◆ **THE TASKS**:
**A.** Answer these questions from the court text, marking each answer with the matching numeral:
(i) At what time and on what date did the Boneo brothers call at the Barsaga house?
(ii) How old was Solomon then?
(iii) What was the alleged cost of the pig?
**B.** Retype the stretch of the court text from "The trial court" through "evidence of guilt.".
**C.** List every individual whom the court text mentions by a personal name.

◆ **DOCUMENT**:
════════
The question that nags the Court is why, when the Boneo brothers called at the Barsaga house at 8 o’clock in the evening of February 21, 1984 — when according to Paz Barsaga she and her husband were already "about to sleep" — Solomon nevertheless decided to leave, bringing with him the P3,000.00. Eight o’clock in the evening in a provincial town is not lit up by the bright lights of the city and must be as quiet as it is dark. Moreover, the group had to go by boat over the sea to another town. Also, Solomon would have to stay overnight in that place as he could not possibly have bought the animals and brought them back home the same night. Surely, Solomon, who was then 63 years old, would have considered all these inconveniences, let alone the danger of bringing P3,000.00 in cash at night and to a distant place. After all, there was no hurry about the transaction.

Why Solomon did not defer the trip to the following morning when it would have been safer and more convenient is beyond logic and plain common sense. Paz said that her husband was already "too tired" that evening. In fact, as she testified, Solomon’s first impulse was to postpone the trip but he then changed his mind, saying he was not busy anyway. There was no special reason for the trip that night except that Anastacio allegedly said Solomon could then meet Aunt Gunding and her husband. The record does not show, however, how urgent that reason was. Paz mentioned it only in passing and the prosecution did not press the point.

The Court also feels that if the Boneo brothers did really kill Solomon on February 21, 1984, it is not likely that Anastacio would return early the next morning to Solomon’s house and still forcibly get a pig from Paz on the pretext that he had bought it from her husband. Anastacio had presumably already murdered Solomon and robbed him of P3,000.00, yet here he was again trying to steal another P300.00 (the alleged cost of the pig) from his widow. Anastacio was certainly "pushing his luck," so to speak. It is not believable that he would be that reckless and brazen, or simply stupid.

As for Belda, who corroborated the widow, there is testimony that the two of them are related somewhat; 6 on the other hand, Jesus said Belda felt some enmity toward his family because they had not permitted them to plant on their land. 7 The Court also notes that the councilor to whom the pig was allegedly turned over by Belda was never presented at the trial.

The trial court made much of the fact that the two brothers did not report to the police authorities although they knew they were being suspected of the crime, but they had no obligation to do so at that time. There was no warrant of arrest against them and they had not yet been charged with any crime. Their parents did go to the PC station to find out why their sons were wanted for investigation, and the accused-appellants themselves went to consult a lawyer. There was nothing wrong with these acts either. They were the natural reaction — and precaution — of persons suspected of the commission of an offense and who were awaiting possible arrest and prosecution. Such acts are not evidence of guilt.
════════
◆ **INFORMATION PROVIDED**:

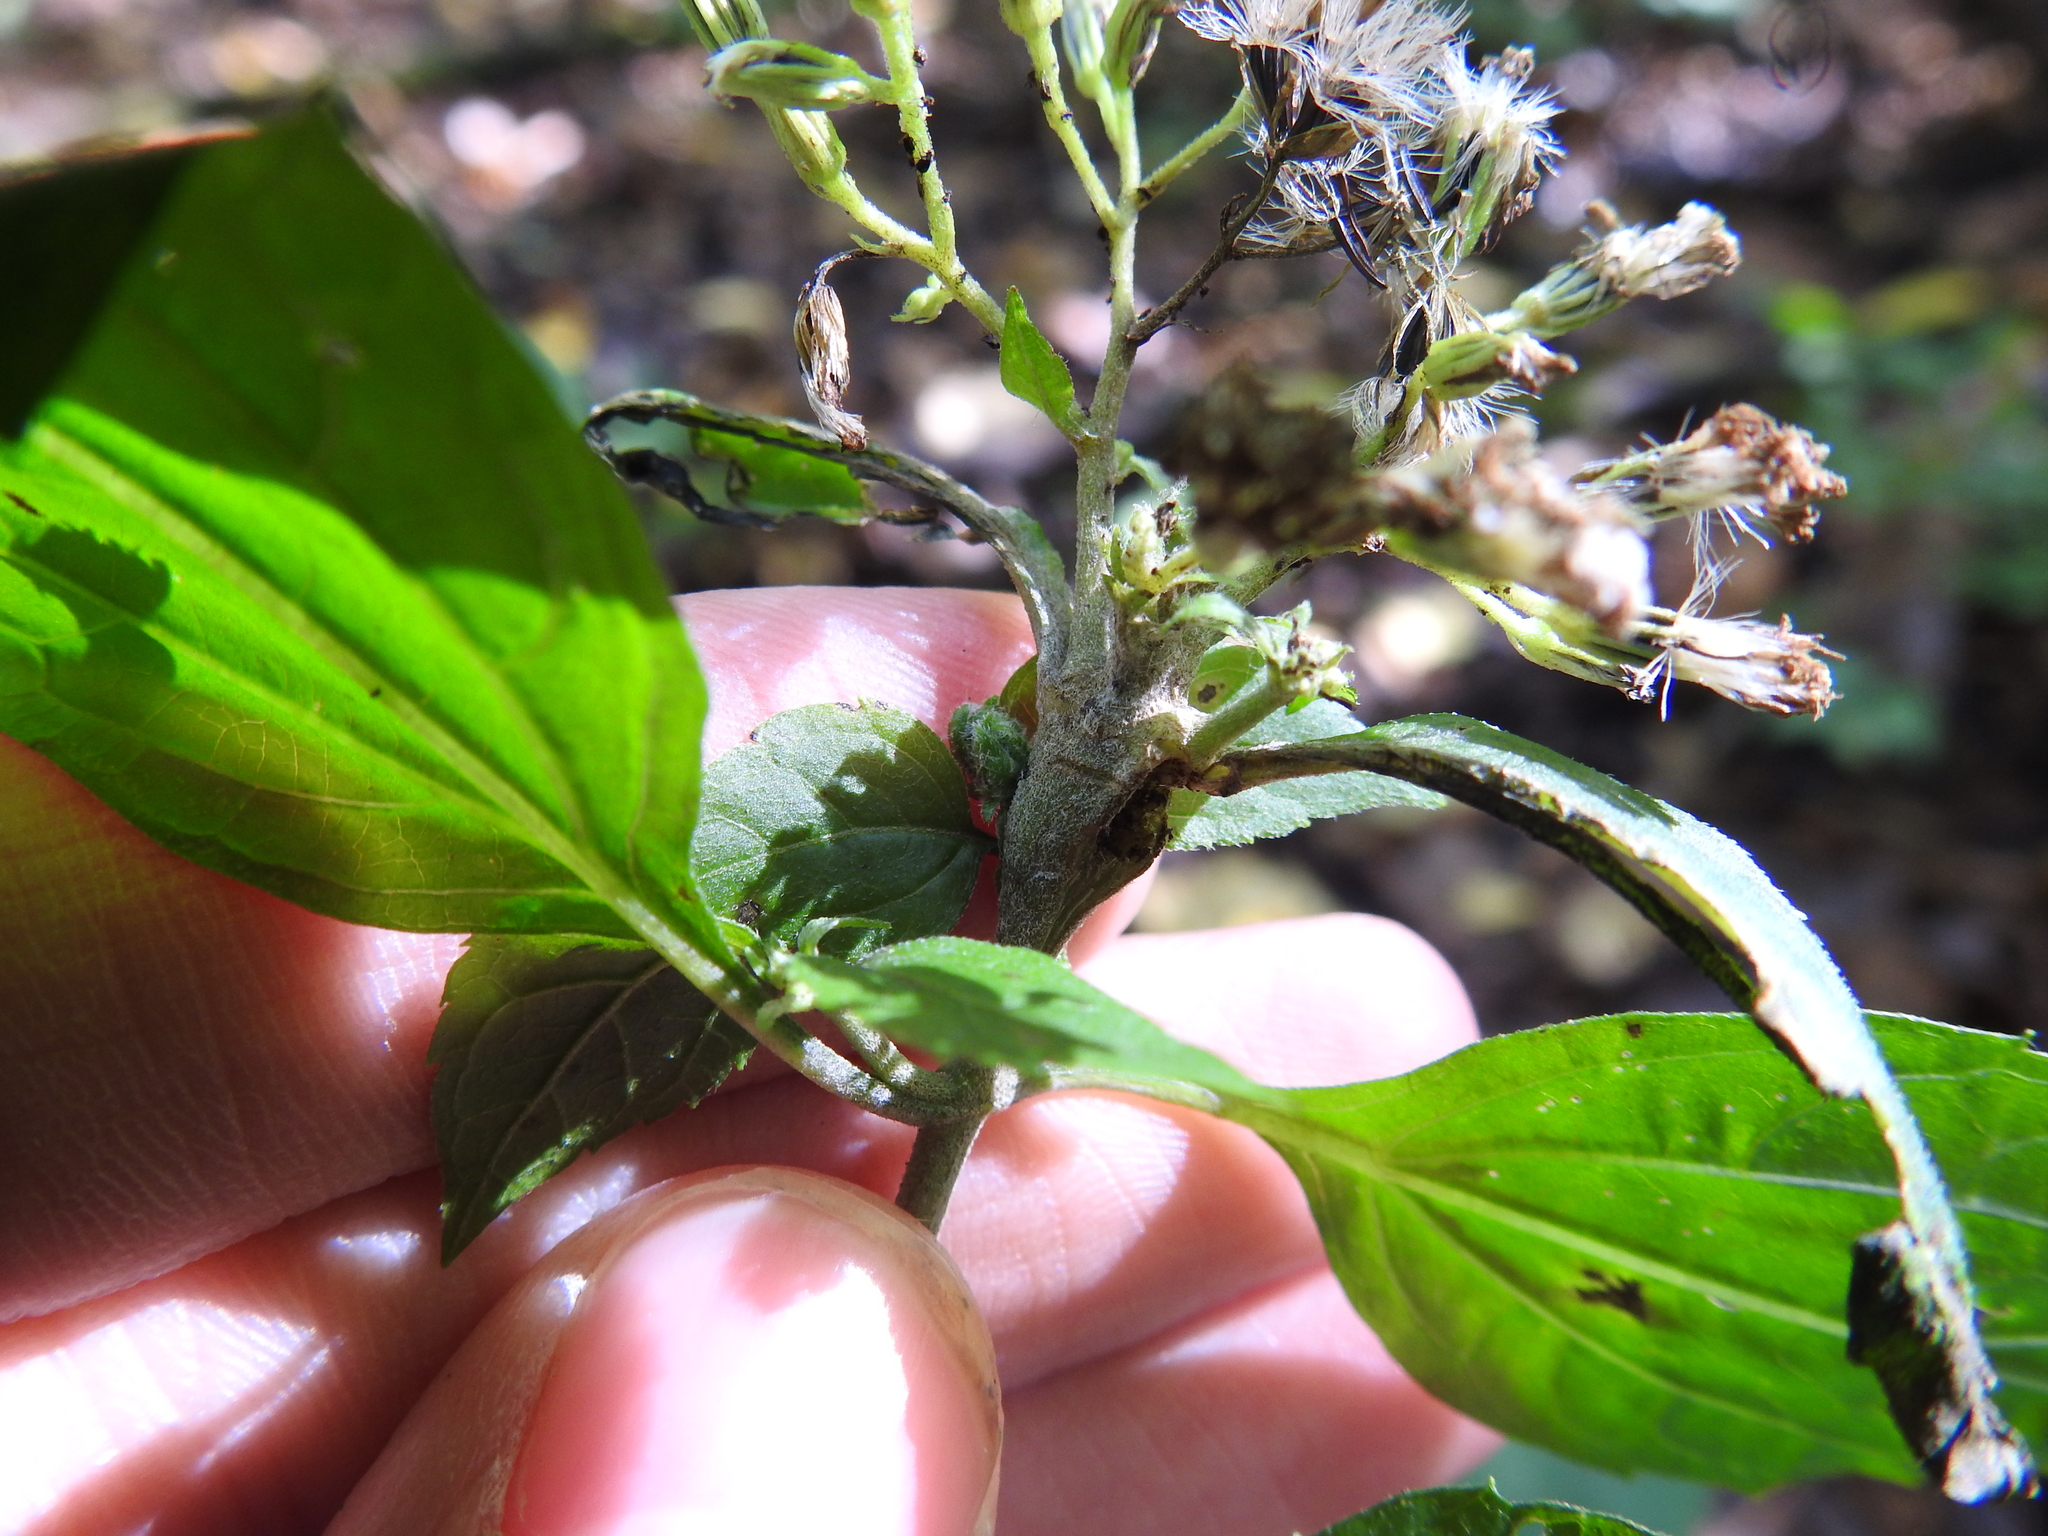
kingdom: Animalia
════════
◆ **SOLUTIONS IN ORDER**:
**A.**
(i) At 8 o'clock in the evening of February 21, 1984.
(ii) 63 years old.
(iii) P300.00.

**B.**
The trial court made much of the fact that the two brothers did not report to the police authorities although they knew they were being suspected of the crime, but they had no obligation to do so at that time. There was no warrant of arrest against them and they had not yet been charged with any crime. Their parents did go to the PC station to find out why their sons were wanted for investigation, and the accused-appellants themselves went to consult a lawyer. There was nothing wrong with these acts either. They were the natural reaction — and precaution — of persons suspected of the commission of an offense and who were awaiting possible arrest and prosecution. Such acts are not evidence of guilt.

**C.** Paz Barsaga, Solomon, Anastacio, Aunt Gunding, Belda, Jesus